Forest department officials said the wild elephants were destroying normal solar fences and entering human dwellings. “We hope the overhead solar fence will be helpful in preventing them from entering human habitations,” a forestry official said.
“The suspended fence will be fixed on the premises of the houses in Panthadikkalam and an area of ​​80 acres in Chinnakkana. The cost of fixing a normal fence is Rs 1.5 lakh per km, while the hanging fence is Rs 6.5 lakh per km. The forest department plans to fence nearly 20km to control the entry of wild elephants into the area,” a forestry official said.
According to Forest Department sources, implementing Varma’s recommendations will take at least a year to a year and a half. “We can’t wait that long and have decided to put up hanging fences first,” an official said.
Officials said the encampment of elephants in the area not only poses a threat to humans but also to elephants. “During the period 2004-05, there were 40 elephants in the Chinnakkana region.
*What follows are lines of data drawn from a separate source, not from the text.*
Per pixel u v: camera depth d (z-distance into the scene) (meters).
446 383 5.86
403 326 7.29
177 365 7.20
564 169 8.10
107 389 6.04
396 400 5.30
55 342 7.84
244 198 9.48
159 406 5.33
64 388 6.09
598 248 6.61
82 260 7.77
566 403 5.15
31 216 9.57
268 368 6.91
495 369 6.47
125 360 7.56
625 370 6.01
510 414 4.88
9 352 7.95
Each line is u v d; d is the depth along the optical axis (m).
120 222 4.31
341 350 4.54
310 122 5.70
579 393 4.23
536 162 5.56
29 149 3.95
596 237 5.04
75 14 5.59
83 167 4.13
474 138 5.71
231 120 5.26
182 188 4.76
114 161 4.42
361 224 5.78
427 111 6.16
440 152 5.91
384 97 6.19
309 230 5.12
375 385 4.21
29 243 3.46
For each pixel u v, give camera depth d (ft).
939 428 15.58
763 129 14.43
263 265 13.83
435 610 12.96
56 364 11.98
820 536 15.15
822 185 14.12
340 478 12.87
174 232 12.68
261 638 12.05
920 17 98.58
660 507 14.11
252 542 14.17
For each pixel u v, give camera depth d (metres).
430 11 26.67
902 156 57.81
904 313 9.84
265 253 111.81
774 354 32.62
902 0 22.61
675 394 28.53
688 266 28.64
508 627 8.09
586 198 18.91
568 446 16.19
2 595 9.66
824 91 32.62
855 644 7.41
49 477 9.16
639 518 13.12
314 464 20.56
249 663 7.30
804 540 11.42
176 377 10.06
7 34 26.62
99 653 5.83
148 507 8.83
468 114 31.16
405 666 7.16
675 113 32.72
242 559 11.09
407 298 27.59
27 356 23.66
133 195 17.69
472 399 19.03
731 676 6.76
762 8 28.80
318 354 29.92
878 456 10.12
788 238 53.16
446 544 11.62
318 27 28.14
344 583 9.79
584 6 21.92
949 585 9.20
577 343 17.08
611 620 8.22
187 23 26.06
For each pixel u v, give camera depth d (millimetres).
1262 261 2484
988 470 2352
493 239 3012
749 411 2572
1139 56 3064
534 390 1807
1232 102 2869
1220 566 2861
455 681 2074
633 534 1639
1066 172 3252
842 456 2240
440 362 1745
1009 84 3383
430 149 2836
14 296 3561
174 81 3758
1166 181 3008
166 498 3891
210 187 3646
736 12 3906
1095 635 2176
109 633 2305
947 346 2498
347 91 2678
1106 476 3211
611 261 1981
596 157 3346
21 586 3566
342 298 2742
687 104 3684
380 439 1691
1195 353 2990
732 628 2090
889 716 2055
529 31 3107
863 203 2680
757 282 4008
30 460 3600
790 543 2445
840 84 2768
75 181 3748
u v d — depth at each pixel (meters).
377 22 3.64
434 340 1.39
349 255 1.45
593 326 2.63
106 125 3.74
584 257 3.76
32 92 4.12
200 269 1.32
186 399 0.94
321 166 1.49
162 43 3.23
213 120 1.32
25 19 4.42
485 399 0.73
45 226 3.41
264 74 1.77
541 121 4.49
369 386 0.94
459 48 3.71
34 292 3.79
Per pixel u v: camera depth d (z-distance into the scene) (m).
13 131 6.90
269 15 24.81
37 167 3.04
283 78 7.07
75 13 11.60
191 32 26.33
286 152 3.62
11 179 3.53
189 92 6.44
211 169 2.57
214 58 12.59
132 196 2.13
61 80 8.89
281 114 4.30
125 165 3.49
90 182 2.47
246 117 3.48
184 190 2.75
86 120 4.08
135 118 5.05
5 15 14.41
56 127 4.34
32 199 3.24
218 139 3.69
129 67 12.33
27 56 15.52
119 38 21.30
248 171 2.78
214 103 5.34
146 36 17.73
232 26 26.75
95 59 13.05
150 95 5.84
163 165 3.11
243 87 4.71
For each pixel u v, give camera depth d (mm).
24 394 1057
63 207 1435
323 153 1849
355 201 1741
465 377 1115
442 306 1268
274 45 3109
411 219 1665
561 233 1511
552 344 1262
Over the years, the number of elephants in the region has decreased and it is now only 24. Elephants in the region do not receive proper nutritious food, which affects their reproductive power. In the absence of proper nutritious food, the tusks become less interested in mating and roam the area. The number of new calves in the area has also dropped significantly,” a Forest Department source said.
According to sources, more than 41 people have lost their lives in wild elephant attacks in Munnar wildlife division since 2010.
The district secretary of the Society for the Prevention of Cruelty to Animals, MN Jayachandran, said the government had allocated human settlements in Chinnakkanal without proper study. “When the government issued settlements in the area, it affected the smooth movement of elephants, resulting in human-animal conflict. Now people and elephants are the victims of the government’s wrong decision,” Jayachandran said.
Munnar’s former MPO, Prekrithi Sreevastava, had submitted a report to the state government in 2002-2003 which stressed that the government should not allow settlements in and around the Anayirankal Dam areas. But the AK Antony government ignored the report and allowed settlements in 301 settlements in Sinkukandam and Chempakathamkudy areas.